**Document text:**
# Rust



## Keith (9 Jan 2010)

Not sure if this is the right place so apologies if not.

The wife and I bought mountain bikes last summer as part of our attempt at a healthy lifestyle  and the we used to keep them in our shed.

However, we moved house last September and now don't have a shed.

Can't bring them indoors as they will ruin the carpets etc., so I foolishly left them outdoors.

After a month or so I noticed they had started to attract rust on a couple of bolts (mainly the ones around the handlebars), so I went out and purchased a couple of cycle covers.

Any way, to cut a long story short, the weather was never good for me when I had time and the bikes were always wet when I was ready to cover them so waited for them to dry out - which never happened.

January now and they are frozen under a layer of snow without their covers still.

Can anyone advise if they are likely to be seriously damaged or whether they will be OK with a bit of TLC when it finally thaws and we get a dry day for me to cover them.

Thanks


----------



## longers (9 Jan 2010)

Hi Keith, 

They'll be fine with a bit of TLC. If they've been undercover and not used too much then they won't have seen any of the salt about and most of the corrosion will be cosmetic. 
I'm going to ask in Knowledge about TLC post winter for a steel bike that's been used and abused on salty roads over winter. 

What are your bikes made out of framewise?


----------



## Bman (9 Jan 2010)

In short, yes. Its is fixable. Whatever parts that may need to be replaced depends on how badly damaged they are. I would suggest getting them cleaned, dried, re-oiled and put under cover ASAP. That will (as you know) minimise the damage. 

When I kept my old bike outdoors, I would regularly oil the chain etc when it was not in use. Just to minimise the rust on the important parts.

Dataset entries
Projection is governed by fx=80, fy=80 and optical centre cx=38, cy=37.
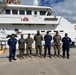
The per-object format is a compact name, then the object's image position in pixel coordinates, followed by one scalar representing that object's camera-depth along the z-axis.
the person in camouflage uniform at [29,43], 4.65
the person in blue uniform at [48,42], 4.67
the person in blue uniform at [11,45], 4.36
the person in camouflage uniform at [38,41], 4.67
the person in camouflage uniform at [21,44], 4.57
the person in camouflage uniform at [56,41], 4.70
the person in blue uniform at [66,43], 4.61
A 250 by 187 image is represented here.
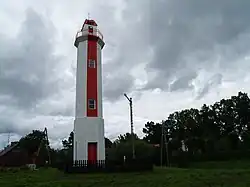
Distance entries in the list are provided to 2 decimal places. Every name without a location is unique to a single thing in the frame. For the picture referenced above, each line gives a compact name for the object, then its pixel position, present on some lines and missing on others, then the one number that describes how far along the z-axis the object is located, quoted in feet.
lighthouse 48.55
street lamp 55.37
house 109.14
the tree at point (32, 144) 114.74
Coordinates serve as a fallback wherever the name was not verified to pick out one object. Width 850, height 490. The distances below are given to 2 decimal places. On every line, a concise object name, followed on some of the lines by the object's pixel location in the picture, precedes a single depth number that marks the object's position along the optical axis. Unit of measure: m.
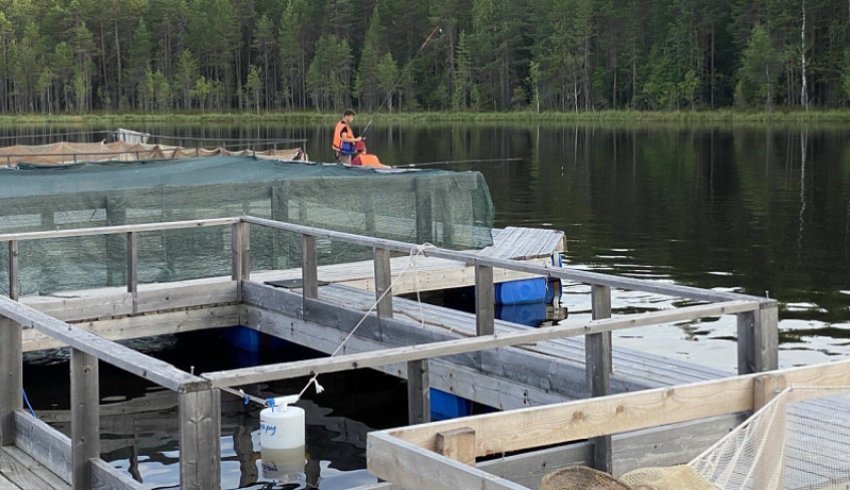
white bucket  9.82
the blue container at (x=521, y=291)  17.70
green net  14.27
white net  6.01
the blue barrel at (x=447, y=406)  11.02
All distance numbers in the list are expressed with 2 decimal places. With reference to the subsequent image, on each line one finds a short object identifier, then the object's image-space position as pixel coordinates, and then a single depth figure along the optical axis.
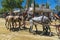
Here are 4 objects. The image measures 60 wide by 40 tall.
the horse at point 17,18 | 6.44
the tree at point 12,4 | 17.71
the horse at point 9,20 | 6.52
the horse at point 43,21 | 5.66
==
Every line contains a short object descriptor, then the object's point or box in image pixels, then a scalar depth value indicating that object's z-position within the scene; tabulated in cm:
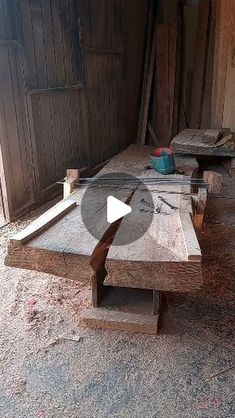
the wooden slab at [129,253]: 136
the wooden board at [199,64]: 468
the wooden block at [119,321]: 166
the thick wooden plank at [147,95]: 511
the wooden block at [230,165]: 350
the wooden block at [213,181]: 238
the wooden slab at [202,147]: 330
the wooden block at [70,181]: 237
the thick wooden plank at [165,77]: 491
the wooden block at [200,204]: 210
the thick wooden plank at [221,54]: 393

**Task requirements:** In the rusty bikes thread, why does longers think the bikes will be fine with a bit of TLC? Answer in one to three sentences. The dataset entries have nothing to do with this.

**Written solution:** Longers reasons that if the bikes have been under cover and not used much, they won't have come into contact with any of the salt about. Because of that, most of the corrosion will be cosmetic.